Il serpente mi ha ingannata
Il problema delle insidie del demonio
Prima Parte (1/2)
È menzognero e padre della menzogna
Gv 8,44
Da dove vengono le nostre idee?
Le nostre azioni coscienti e volute e quanto noi coscientemente e volontariamente esprimiamo con le nostre opinioni e i nostri propositi provengono dal nostro intimo, dalla nostra mente, dalla nostra ragione, dalla nostra coscienza. Vengono sempre da una riflessione su noi stessi, sui nostri ricordi, su di un sapere precedente, vengono sempre dall’intimo di noi stessi, magari dall’inconscio o possono venire dal dialogo con un tu, un altro io presente e parlante a noi nel nostro intimo.
Le nuove idee, le nuove iniziative, i nuovi progetti o desideri da dove vengono? Sono conclusioni che abbiamo tratto noi o ci vengono da un tu nell’intimo del nostro io? È qualcuno che ci parla, ci suggerisce o ci propone o siamo noi che parliamo a noi stessi, con noi stessi? Per usare un linguaggio fichtiano, il non-io interiore che a volte mi appare e mi parla, me lo pongo io davanti a me, dipende da me o compare in me senza che io l’abbia concepito o voluto e forse l’ha posto un altro io?

#### Consegna a:
Trascrivi fedelmente dai record le righe che vanno da quella con "Bauleiter * /" a quella con "preferují rychlost nebo doručení do", entrambe comprese. Escludi le immagini dalla risposta.

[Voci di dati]
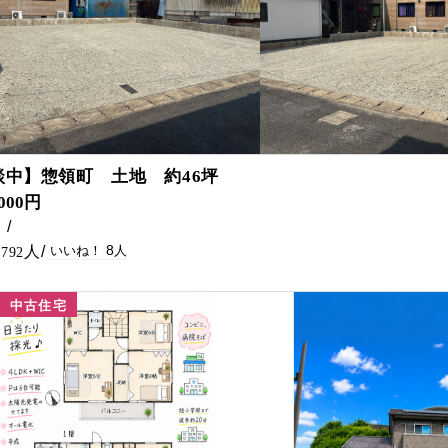
8
談中】惣領町 土地 約46坪
,000円
㎡
8
792
中古住宅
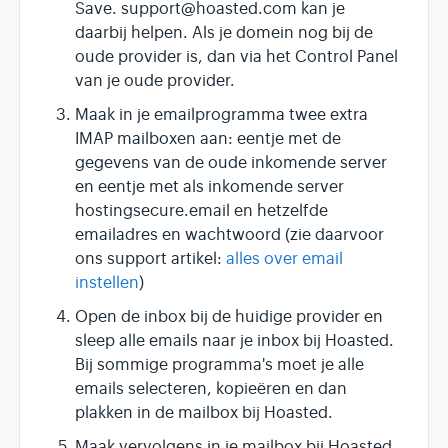
Save. support@hoasted.com kan je
daarbij helpen. Als je domein nog bij de
oude provider is, dan via het Control Panel
van je oude provider.
Maak in je emailprogramma twee extra
IMAP mailboxen aan: eentje met de
gegevens van de oude inkomende server
en eentje met als inkomende server
hostingsecure.email en hetzelfde
emailadres en wachtwoord (zie daarvoor
ons support artikel:
alles over email
instellen
)
Open de inbox bij de huidige provider en
sleep alle emails naar je inbox bij Hoasted.
Bij sommige programma's moet je alle
emails selecteren, kopieëren en dan
plakken in de mailbox bij Hoasted.
Maak vervolgens in je mailbox bij Hoasted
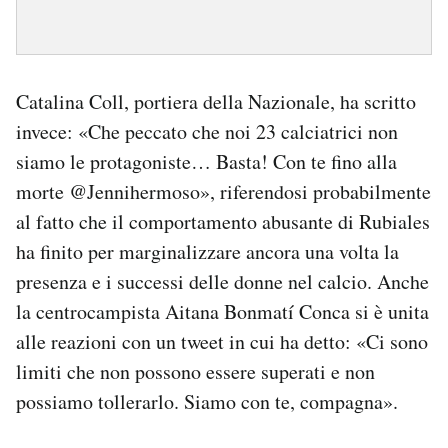
Catalina Coll, portiera della Nazionale, ha scritto
invece: «Che peccato che noi 23 calciatrici non
siamo le protagoniste… Basta! Con te fino alla
morte @Jennihermoso», riferendosi probabilmente
al fatto che il comportamento abusante di Rubiales
ha finito per marginalizzare ancora una volta la
presenza e i successi delle donne nel calcio. Anche
la centrocampista Aitana Bonmatí Conca si è unita
alle reazioni con un tweet in cui ha detto: «
Ci sono
limiti che non possono essere superati e non
possiamo tollerarlo. Siamo con te, compagna».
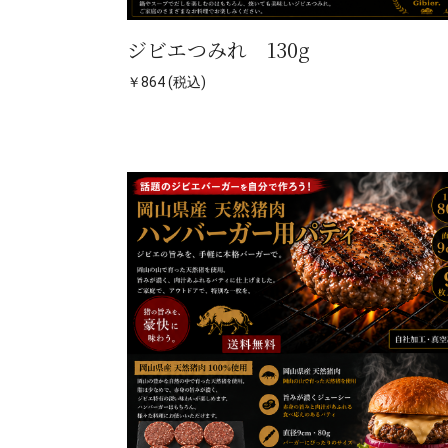
ジビエつみれ 130g
￥864 (税込)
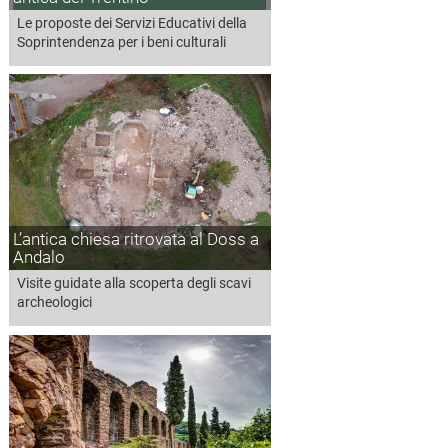
Le proposte dei Servizi Educativi della
Soprintendenza per i beni culturali
L’antica chiesa ritrovata al Doss a
Andalo
Visite guidate alla scoperta degli scavi
archeologici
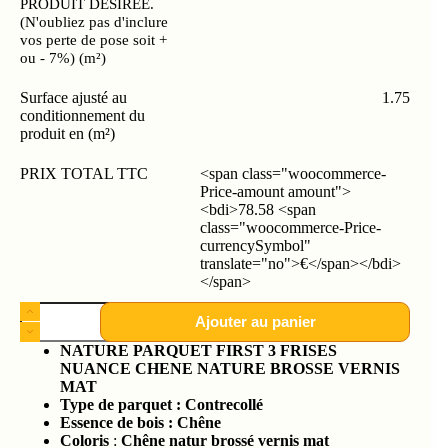
PRODUIT DÉSIRÉE.
(N'oubliez pas d'inclure
vos perte de pose soit +
ou - 7%) (m²)
Surface ajusté au
1.75
conditionnement du
produit en (m²)
PRIX TOTAL TTC
<span class="woocommerce-
Price-amount amount">
<bdi>78.58 <span
class="woocommerce-Price-
currencySymbol"
translate="no">€</span></bdi>
</span>
Ajouter au panier
NATURE PARQUET FIRST 3 FRISES
NUANCE CHENE NATURE BROSSE VERNIS
MAT
Type de parquet :
Contrecollé
Essence de bois :
Chêne
Coloris
:
Chêne natur brossé vernis mat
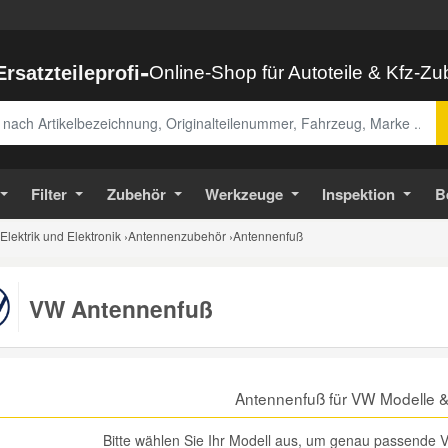
-
Ersatzteileprofi
Online-Shop für Autoteile & Kfz-Z
abe
Filter
Zubehör
Werkzeuge
Inspektion
B
Elektrik und Elektronik
›
Antennenzubehör
›
Antennenfuß
VW Antennenfuß
Antennenfuß für VW Modelle 
Bitte wählen Sie Ihr Modell aus, um genau passende V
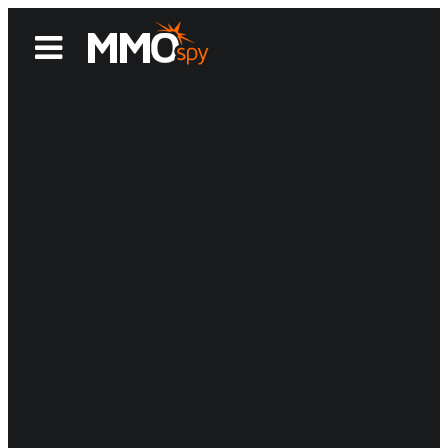
News
Reviews
Games
Videos
MMOwiki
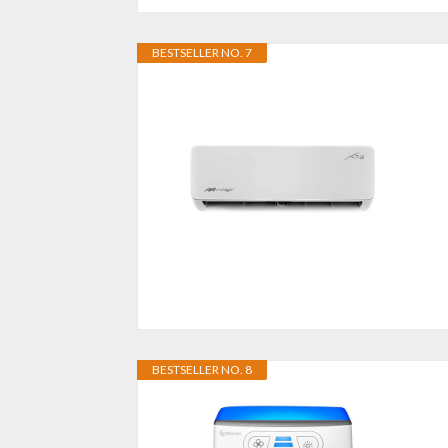
BESTSELLER NO. 7
BESTSELLER NO. 8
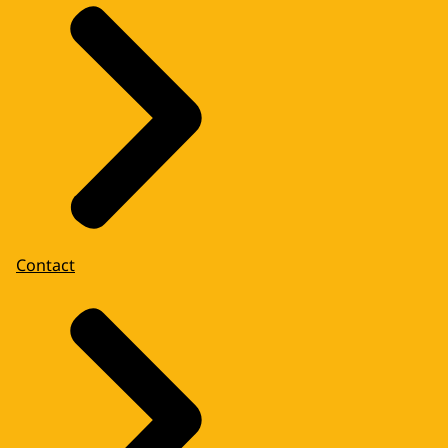
Contact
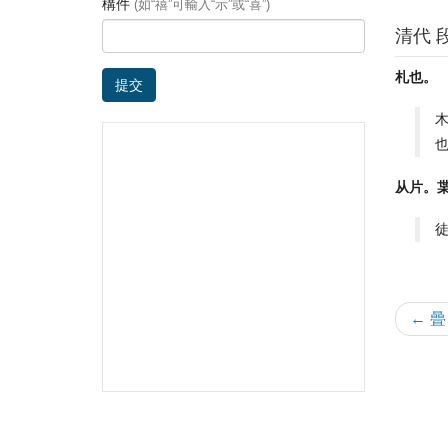
構件
(如“禧”可輸入“示”或“喜”)
清代 
札也。
提交
从片。
← 曡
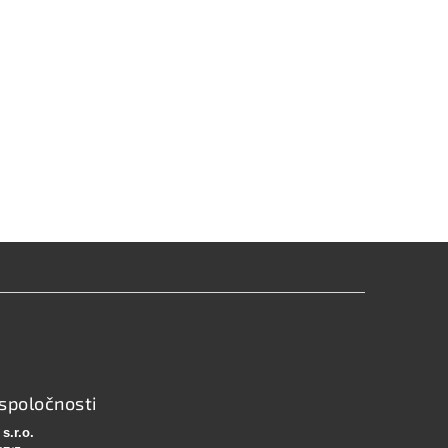
spoločnosti
s.r.o.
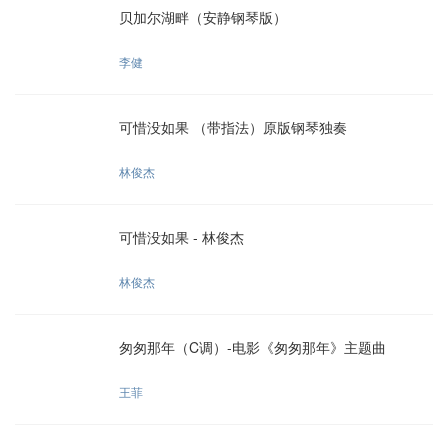
贝加尔湖畔（安静钢琴版）
李健
可惜没如果 （带指法）原版钢琴独奏
林俊杰
可惜没如果 - 林俊杰
林俊杰
匆匆那年（C调）-电影《匆匆那年》主题曲
王菲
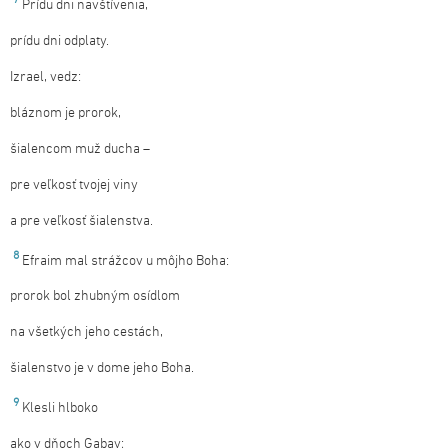
Prídu dni navštívenia,
prídu dni odplaty.
Izrael, vedz:
bláznom je prorok,
šialencom muž ducha –
pre veľkosť tvojej viny
a pre veľkosť šialenstva.
8
Efraim mal strážcov u môjho Boha:
prorok bol zhubným osídlom
na všetkých jeho cestách,
šialenstvo je v dome jeho Boha.
9
Klesli hlboko
ako v dňoch Gabay;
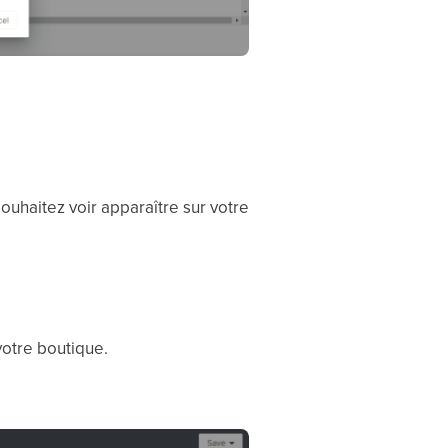
ouhaitez voir apparaître sur votre
votre boutique.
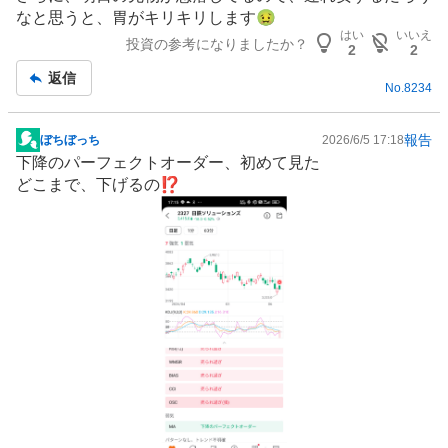
板
なと思うと、胃がキリキリします🤢
記
はい
いいえ
投資の参考になりましたか？
事
2
2
返信
No.
8234
報告
ぼちぼっち
2026/6/5 17:18
掲
下降のパーフェクトオーダー、初めて見た
示
どこまで、下げるの⁉️
板
記
事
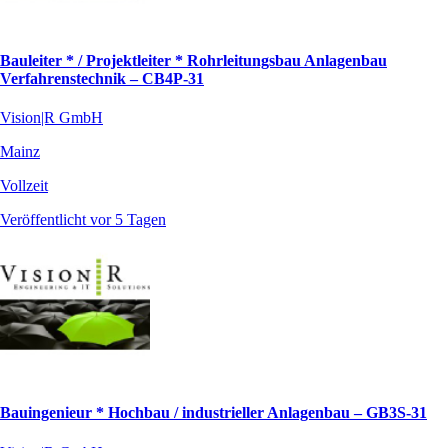
Bauleiter * / Projektleiter * Rohrleitungsbau Anlagenbau
Verfahrenstechnik – CB4P-31
Vision|R GmbH
Mainz
Vollzeit
Veröffentlicht vor 5 Tagen
Bauingenieur * Hochbau / industrieller Anlagenbau – GB3S-31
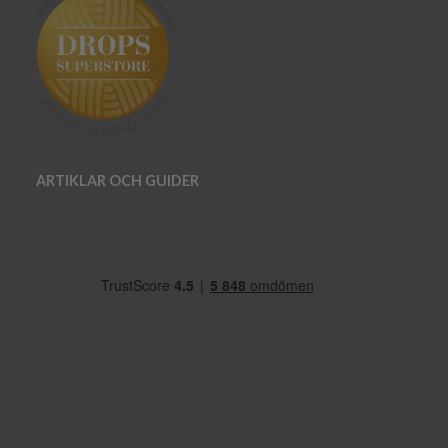
ARTIKLAR OCH GUIDER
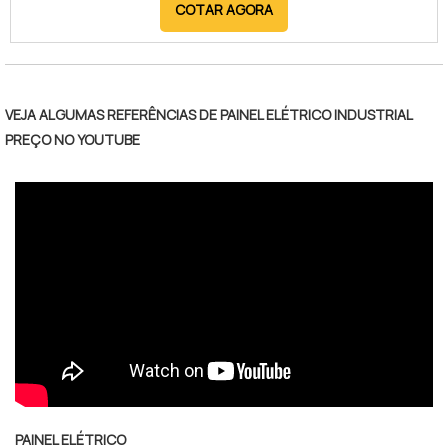
COTAR AGORA
cumprimento das exigências legais, assegurando
que o local está apto a operar com segurança. O
AVCB é obrigatório para diversas atividades
comerciais, industriais e residenciais, sendo um
requisito para regularização junto aos órgãos
VEJA ALGUMAS REFERÊNCIAS DE PAINEL ELÉTRICO INDUSTRIAL
fiscalizadores. Entre os principais benefícios da
PREÇO NO YOUTUBE
consulta para obtenção do AVCB, destacam-se a
redução de riscos de incêndio, proteção de vidas e
do patrimônio, além da prevenção de penalidades e
interdições por falta de conformidade. O serviço
proporciona maior tranquilidade para gestores e
proprietários, garantindo que todas as exigências
técnicas sejam atendidas. Empresas especializadas
nesse processo oferecem suporte completo,
desde a orientação inicial até a regularização,
assegurando um atendimento ágil e eficiente para a
obtenção do documento.
PAINEL ELÉTRICO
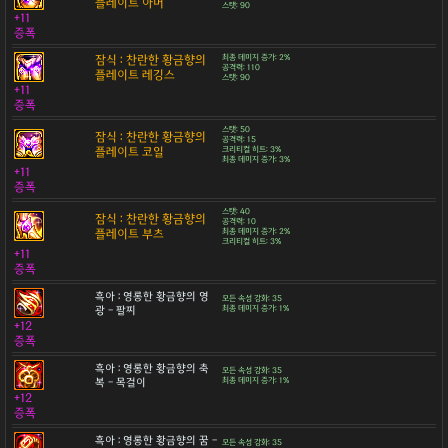
플레이트 아머
스탯: 90
+11
증폭
잠식 : 찬란한 황금향의
최종 데미지 증가: 2%
공격력: 110
플레이트 레깅스
스탯: 90
+11
증폭
스탯: 50
잠식 : 찬란한 황금향의
공격력: 15
플레이트 코일
크리티컬 히트: 3%
최종 데미지 증가: 3%
+11
증폭
스탯: 40
잠식 : 찬란한 황금향의
공격력: 10
플레이트 부츠
최종 데미지 증가: 2%
크리티컬 히트: 3%
+11
증폭
흑아 : 영롱한 황금향의 영
모든 속성 강화: 35
광 - 팔찌
최종 데미지 증가: 1%
+12
증폭
흑아 : 영롱한 황금향의 축
모든 속성 강화: 35
복 - 목걸이
최종 데미지 증가: 1%
+12
증폭
흑아 : 영롱한 황금향의 꿈 -
모든 속성 강화: 35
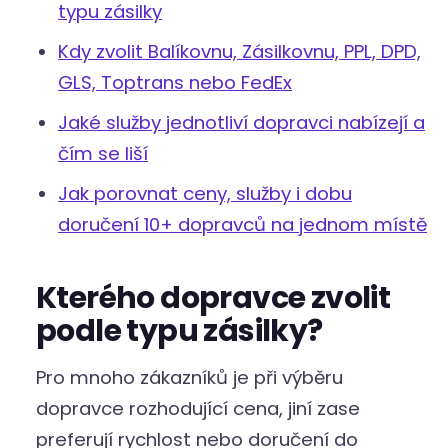
typu zásilky
Kdy zvolit Balíkovnu, Zásilkovnu, PPL, DPD,
GLS, Toptrans nebo FedEx
Jaké služby jednotliví dopravci nabízejí a
čím se liší
Jak porovnat ceny, služby i dobu
doručení 10+ dopravců na jednom místě
Kterého dopravce zvolit
podle typu zásilky?
Pro mnoho zákazníků je při výběru
dopravce rozhodující cena, jiní zase
preferují rychlost nebo doručení do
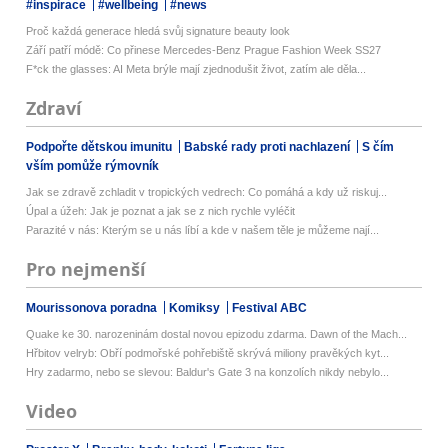
#inspirace
#wellbeing
#news
Proč každá generace hledá svůj signature beauty look
Září patří módě: Co přinese Mercedes-Benz Prague Fashion Week SS27
F*ck the glasses: AI Meta brýle mají zjednodušit život, zatím ale děla...
Zdraví
Podpořte dětskou imunitu
Babské rady proti nachlazení
S čím
vším pomůže rýmovník
Jak se zdravě zchladit v tropických vedrech: Co pomáhá a kdy už riskuj...
Úpal a úžeh: Jak je poznat a jak se z nich rychle vyléčit
Parazité v nás: Kterým se u nás líbí a kde v našem těle je můžeme nají...
Pro nejmenší
Mourissonova poradna
Komiksy
Festival ABC
Quake ke 30. narozeninám dostal novou epizodu zdarma. Dawn of the Mach...
Hřbitov velryb: Obří podmořské pohřebiště skrývá miliony pravěkých kyt...
Hry zadarmo, nebo se slevou: Baldur's Gate 3 na konzolích nikdy nebylo...
Video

#### Consegna b:
Prosegui il testo sulle insidie del demonio partendo dalla sua ultima frase.

#### Risposta a:
Bauleiter * / Projektleiter * Rohrleitungsbau Anlagenbau
Verfahrenstechnik – CB4P-31
Vision|R GmbH
Mainz
Vollzeit
Veröffentlicht vor 5 Tagen
Bauingenieur * Hochbau / industrieller Anlagenbau – GB3S-31
ARTIKLAR OCH GUIDER
COTAR AGORA
cumprimento das exigências legais, assegurando
que o local está apto a operar com segurança. O
AVCB é obrigatório para diversas atividades
comerciais, industriais e residenciais, sendo um
requisito para regularização junto aos órgãos
VEJA ALGUMAS REFERÊNCIAS DE PAINEL ELÉTRICO INDUSTRIAL
fiscalizadores. Entre os principais benefícios da
PREÇO NO YOUTUBE
consulta para obtenção do AVCB, destacam-se a
redução de riscos de incêndio, proteção de vidas e
do patrimônio, além da prevenção de penalidades e
interdições por falta de conformidade. O serviço
proporciona maior tranquilidade para gestores e
proprietários, garantindo que todas as exigências
técnicas sejam atendidas. Empresas especializadas
nesse processo oferecem suporte completo,
desde a orientação inicial até a regularização,
assegurando um atendimento ágil e eficiente para a
obtenção do documento.
PAINEL ELÉTRICO
플레이트 아머
스탯: 90
+11
증폭
잠식 : 찬란한 황금향의
최종 데미지 증가: 2%
공격력: 110
플레이트 레깅스
스탯: 90
+11
증폭
스탯: 50
잠식 : 찬란한 황금향의
공격력: 15
플레이트 코일
크리티컬 히트: 3%
최종 데미지 증가: 3%
+11
증폭
스탯: 40
잠식 : 찬란한 황금향의
공격력: 10
플레이트 부츠
최종 데미지 증가: 2%
크리티컬 히트: 3%
+11
증폭
흑아 : 영롱한 황금향의 영
모든 속성 강화: 35
광 - 팔찌
최종 데미지 증가: 1%
+12
증폭
흑아 : 영롱한 황금향의 축
모든 속성 강화: 35
복 - 목걸이
최종 데미지 증가: 1%
+12
증폭
흑아 : 영롱한 황금향의 꿈 -
모든 속성 강화: 35
typu zásilky
Kdy zvolit Balíkovnu, Zásilkovnu, PPL, DPD,
GLS, Toptrans nebo FedEx
Jaké služby jednotliví dopravci nabízejí a
čím se liší
Jak porovnat ceny, služby i dobu
doručení 10+ dopravců na jednom místě
Kterého dopravce zvolit
podle typu zásilky?
Pro mnoho zákazníků je při výběru
dopravce rozhodující cena, jiní zase
preferují rychlost nebo doručení do

#### Risposta b:
Il permanere nei secoli di dottrine perverse che seducono le folle, ostinatamente contrarie all’insegnamento di Cristo, non fanno pensare ad un influsso del demonio? Del resto, come non temere o sospettare che scienziati, filosofi, uomini di cultura, intellettuali, letterati, artisti e addirittura teologi, che non credono all’esistenza del diavolo, non siano esposti a essere vittime dei suoi inganni o strumenti forse inconsapevoli della sua azione?
D’altra parte, siccome tutti siamo chiamati alla salvezza, dobbiamo pensare che Dio dà a tutti i lumi e la forza necessari per riconoscere e sventare le insidie del demonio. Anche coloro che non credono all’esistenza del diavolo vengono illuminati dallo Spirito Santo. Sta poi a loro rifiutare, se vogliono, questa luce benedetta e mettersi da sé stessi a disposizione di Satana o rendersi con la loro stoltezza schiavi di Satana.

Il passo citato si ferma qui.